You do get EINTR on read from a regular file if you're unlucky enough to have that file on a network device (e.g. NFS with intr turned on). And before you say 'don't do that then', before very recently we had a choice of turning intr on or losing the whole mount point and very shortly afterwards often the whole machine if the network went down. (And, yes, I have encountered both short reads and EINTR in NFS-based regular file reads on both Linux and Solaris. So it does happen.)

(Also, POSIX doesn't ban getting EINTR on reads from a regular file, so prudence dictates expecting it.)

A brief history of union mounts

Posted Jul 25, 2010 4:20 UTC (Sun) by neilbrown (subscriber, #359) [Link] (3 responses)

Fair point, though that is really an NFS issue rather than a general Posix issue. And NFS has a lot more than just that to answer for.

Posix has a concept of 'slow' and 'not slow' reads where 'slow' reads can result in a short read or EINTR, and disk IO is explcitly not a slow read. So if your file is on disk you cannot get EINTR.
I guess being on disk on another machine doesn't count. :-(

A brief history of union mounts

Posted Jul 31, 2010 20:27 UTC (Sat) by nix (subscriber, #2304) [Link] (2 responses)

I've heard this over and over again, but I've looked through the POSIX specs and I can't find it. No mention of slow reads, no mention that some devices are guaranteed not to get EINTR, no mention in the rationale either.

Now perhaps this is a de facto universal implementation detail, but as far as I can see it isn't in POSIX itself. (Maybe I just haven't looked in the right place?)

A brief history of union mounts

Posted Aug 1, 2010 10:01 UTC (Sun) by neilbrown (subscriber, #359) [Link] (1 responses)

It seems you are right.

http://www.opengroup.org/onlinepubs/9699919799/functions/...
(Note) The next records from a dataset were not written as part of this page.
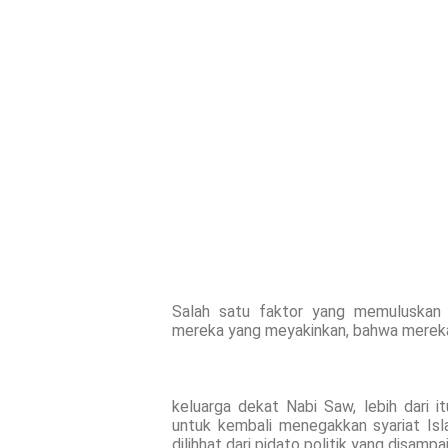
Salah satu faktor yang memuluskan 
mereka yang meyakinkan, bahwa mereka 
keluarga dekat Nabi Saw, lebih dari 
untuk kembali menegakkan syariat Isl
dilihhat dari pidato politik yang disamp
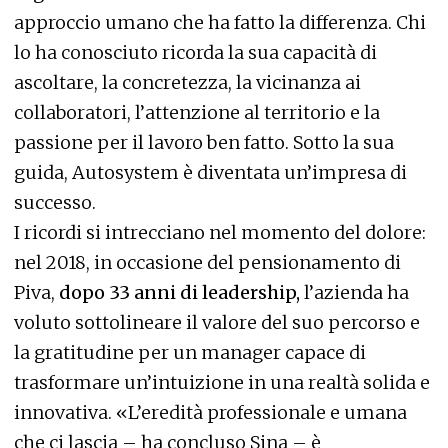
approccio umano che ha fatto la differenza. Chi
lo ha conosciuto ricorda la sua capacità di
ascoltare, la concretezza, la vicinanza ai
collaboratori, l’attenzione al territorio e la
passione per il lavoro ben fatto. Sotto la sua
guida, Autosystem è diventata un’impresa di
successo.
I ricordi si intrecciano nel momento del dolore:
nel 2018, in occasione del pensionamento di
Piva,
dopo 33 anni di leadership,
l’azienda ha
voluto sottolineare il valore del suo percorso e
la gratitudine per un manager capace di
trasformare un’intuizione in una realtà solida e
innovativa. «L’eredità professionale e umana
che ci lascia – ha concluso Sina – è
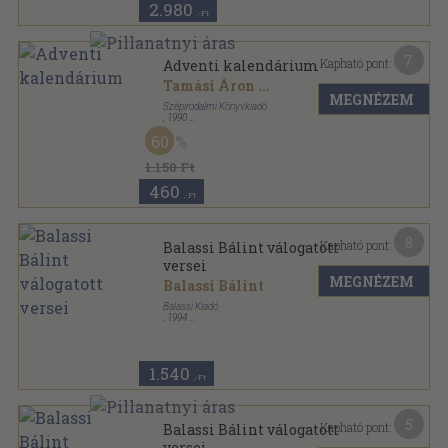
2.980
,-Ft
7
Kapható pont:
Adventi kalendárium
Tamási Áron
...
MEGNÉZEM
Szépirodalmi Könyvkiadó
,
1990
Ragasztott papírkötés
,
138
oldal
60
Adventi kalendárium sorozat
1.150 Ft
460
,-Ft
8
Kapható pont:
Balassi Bálint válogatott
versei
MEGNÉZEM
Balassi Bálint
Balassi Kiadó
,
1994
Ragasztott papírkötés
,
85
oldal
1.540
,-Ft
5
Kapható pont:
Balassi Bálint válogatott
versei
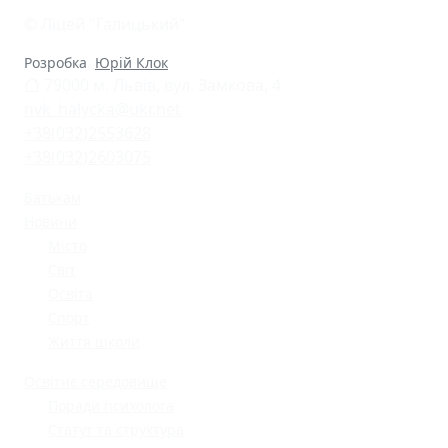
© Ліцей "Галицький"
Розробка
Юрій Клок
79000 м. Львів, вул. Замкова, 4
nvk_halycka@ukr.net
+38(032)2553628
+38(032)2603075
Батькам
Новини
Місто
Світ
Освіта
Спорт
Життя школи
Освітнє середовище
Поради психолога
Статут та структура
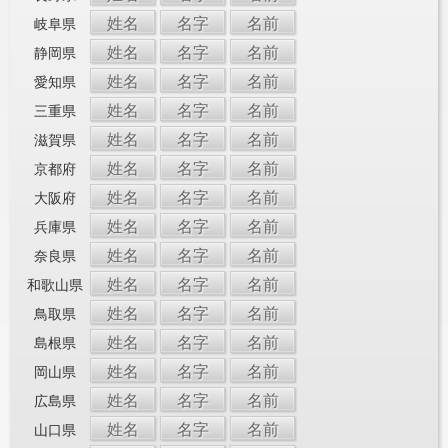
姓名
名字
名前
岐阜県
姓名
名字
名前
静岡県
姓名
名字
名前
愛知県
姓名
名字
名前
三重県
姓名
名字
名前
滋賀県
姓名
名字
名前
京都府
姓名
名字
名前
大阪府
姓名
名字
名前
兵庫県
姓名
名字
名前
奈良県
姓名
名字
名前
和歌山県
姓名
名字
名前
鳥取県
姓名
名字
名前
島根県
姓名
名字
名前
岡山県
姓名
名字
名前
広島県
姓名
名字
名前
山口県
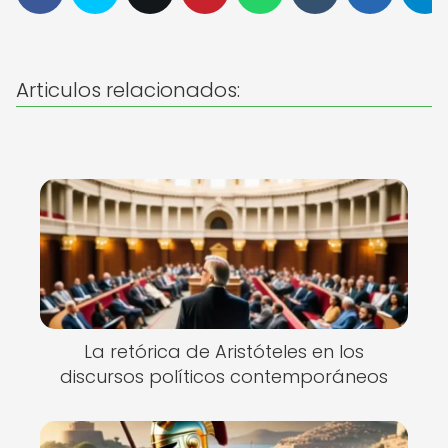
Articulos relacionados:
La retórica de Aristóteles en los
discursos políticos contemporáneos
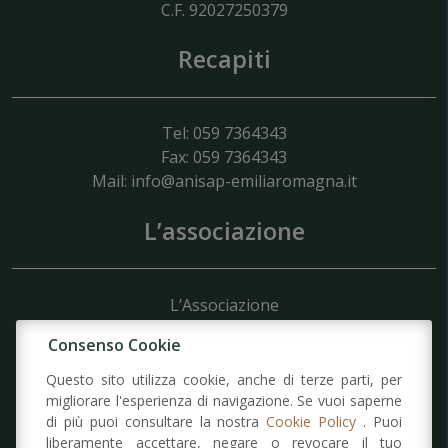
C.F. 92027250379
Recapiti
Tel: 059 7364343
Fax: 059 7364343
Mail:
info@anisap-emiliaromagna.it
L’associazione
L’Associazione
Struttura
Consenso Cookie
Organigramma
Domanda di Ammissione
Questo sito utilizza cookie, anche di terze parti, per
Statuto
migliorare l'esperienza di navigazione. Se vuoi saperne
di più puoi consultare la nostra
Cookie Policy
. Puoi
liberamente accettare, negare o revocare il tuo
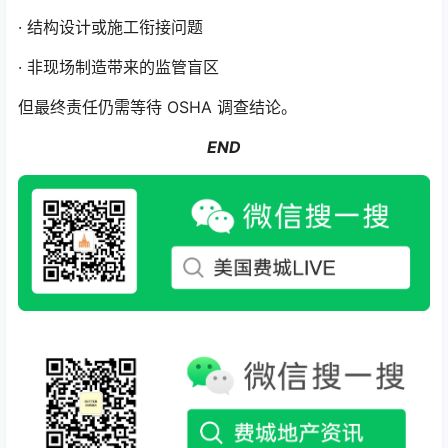
· 结构设计或施工衔接问题
· 非现场制造带来的监管盲区
但最终责任仍需等待 OSHA 调查结论。
END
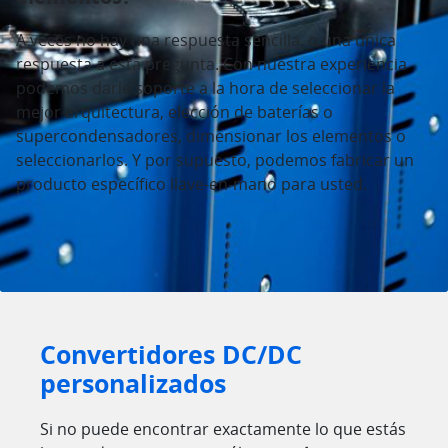
A veces no hay una respuesta sencilla, o una única
respuesta a esta pregunta. Con nuestra experiencia
podemos darle soporte a la hora de seleccionar la
mejor arquitectura, elección de baterías o
supercondensadores, dimensionar los elementos o
seleccionarlos. Y por supuesto, podemos fabricar un
producto específico llave-en-mano para usted.
Convertidores DC/DC
personalizados
Si no puede encontrar exactamente lo que estás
appears to allow any read to be interrupted, and says in the "informative" section "The issue of which files or file types are interruptible is considered an implementation design issue. This is often affected primarily by hardware and reliability issues." which is singularly unhelpful.

I was basing my statements on "man 7 signal" which does talk about "slow" devices. Clearly this isn't normative....

As you say, POSIX by itself is enough to make one wince...

A brief history of union mounts

Posted Aug 4, 2010 22:45 UTC (Wed) by nix (subscriber, #2304) [Link]

Quite so :/

Even 'man 7 signal' says clearly that 'The details vary across Unix systems; below, the details for Linux', and that's not terribly useful really for the vast majority of software. (I suppose you can rely on it in mdadm ;} )

A brief history of union mounts

Posted Jul 23, 2010 20:01 UTC (Fri) by vaurora (guest, #38407) [Link] (1 responses)

Excellent idea - you've just described fallthru dentries. :)

The implementation of fallthrus is pretty small, around a hundred lines in main VFS and then you reuse the whiteout infrastructure in the client file systems.

A brief history of union mounts

Posted Jul 24, 2010 2:10 UTC (Sat) by neilbrown (subscriber, #359) [Link]

> Excellent idea - you've just described fallthru dentries. :)

Yes.... after writing that I went back through the original article, noticed 'fallthru' this time, and felt a bit sheepish.

I don't quite see either how you would implement fallthru using whiteout though, or why you would still want whiteout if you were using copy-up + fallthru..

It is a pity that a block-based COW solution is so inefficent - it is such a simple solution that would address many of the use-cases (not the NFS-as-underlying-filesystem case of course).